舟木一夫自叙伝⑬ お母さん!あれが夢のハワイだよ 第四章② | 武蔵野舟木組 2024

武蔵野舟木組 2024

               さすらい

 

雨のハワイで親孝行

 

僕は次々と新曲を吹き込んだ。そして、それは次々に日活や東映で映画化された。

『学園広場』『仲間たち』『あゝ青春の胸の血は』が日活で、『君たちがいて僕がいた』『夢のハワイで盆踊り』が東映と云ったふうで、『夢のハワイで盆踊り』の時はハワイロケに行った。

これは僕にとって最初の海外旅行であった。僕はこの機会に母を喜ばせようと思った。僕は一宮の実家に電話を掛けた。「おかあさん、ハワイに行ってみたくない」なにか急用でもできたのか、東京からの電話に出た母は、いきなり僕がハワイに行きたくないかと言ったので、鳩が豆鉄砲食らったような顔だったそうだ。(これはあとで弟から聞いたのだけど)

「そりゃあ行ってみたいけどどうして?」

「ハワイにロケに行くんですよ。だから一緒に連れて行ってあげたいと思って・・・」

「まぁステキだこと!」

母の少女みたいにはずんだ声が電話を伝って聞こえてきた。僕は母の喜ぶ声を聞いて満足だった。

 

 

ホノルルロケは一週間だった。

ワイキキの浜の波乗り、高いヤシの木の並木道、熱帯の花の咲き乱れた美しい庭、コバルトブルーの空と海、輝く太陽・・・

僕は空想のつばさを広げて楽しんだのに、ホノルル飛行場に着いた時から雨だったのだ。そして何と、雨にたたられて、撮影は予定が狂い、楽しみにしていた海では、なった15分泳いだだけだった。

「舟木は雨男だ・・・」

だれだか、そんな憎たらしい事を言い出し、それ以来、僕は雨男と言われるようになった。

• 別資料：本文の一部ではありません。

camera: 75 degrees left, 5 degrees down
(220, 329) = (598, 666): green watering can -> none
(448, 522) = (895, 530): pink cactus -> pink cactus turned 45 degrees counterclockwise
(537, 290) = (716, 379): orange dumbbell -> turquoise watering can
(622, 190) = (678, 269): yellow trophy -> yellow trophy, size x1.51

しかし満足だった。母にはムームーを一つ買ってあげただけだったが、母は一人で久しぶりに家庭を離れ、のんびりとハワイの休日を楽しんだようだったし、それがせめてもの、僕の親孝行になったからだ。

 

 

僕は、今になってみると雨のハワイも良かったと思っている。「それにパイナップルが上手かったなぁ~」人にハワイの印象を聞かれたら、僕はそう答えるだろう。

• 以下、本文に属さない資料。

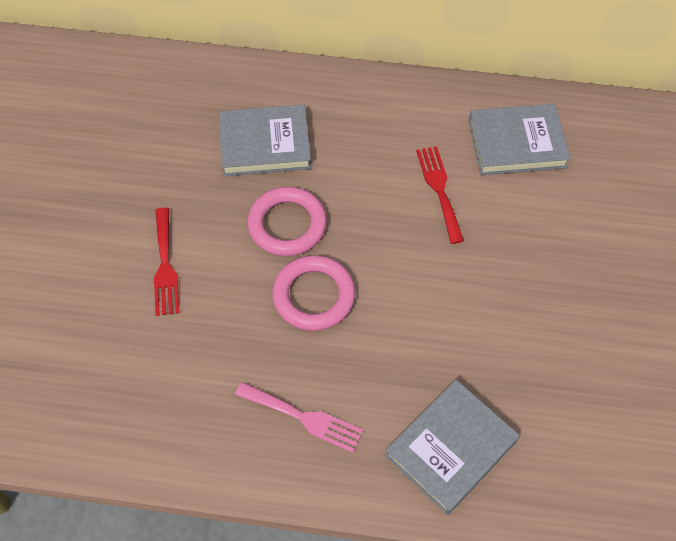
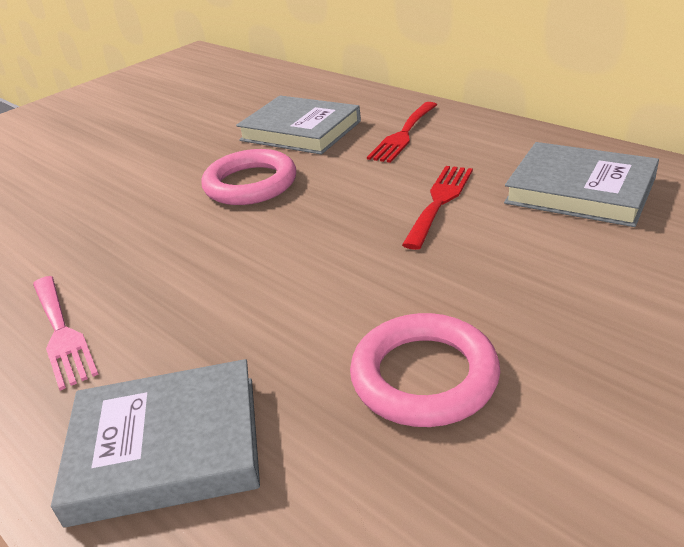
camera: 40 degrees right, 25 degrees down
(165, 266) = (116, 180): red fork -> red fork (403, 135)
(314, 296) = (206, 240): pink ring -> pink ring (424, 376)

ホノルルを出ると、丘陵地帯はえんえんたるパイナップル畑がある。そのパイナップル畑に降り注ぐ雨の音の、何んと詩情に満ちていた事か・・・

それからもう一つ、このハワイロケで共演したコロムビア・ローズさんと「梅干ゴシップ」を流された。このゴシップについては、詳しく後で書きたいと思う。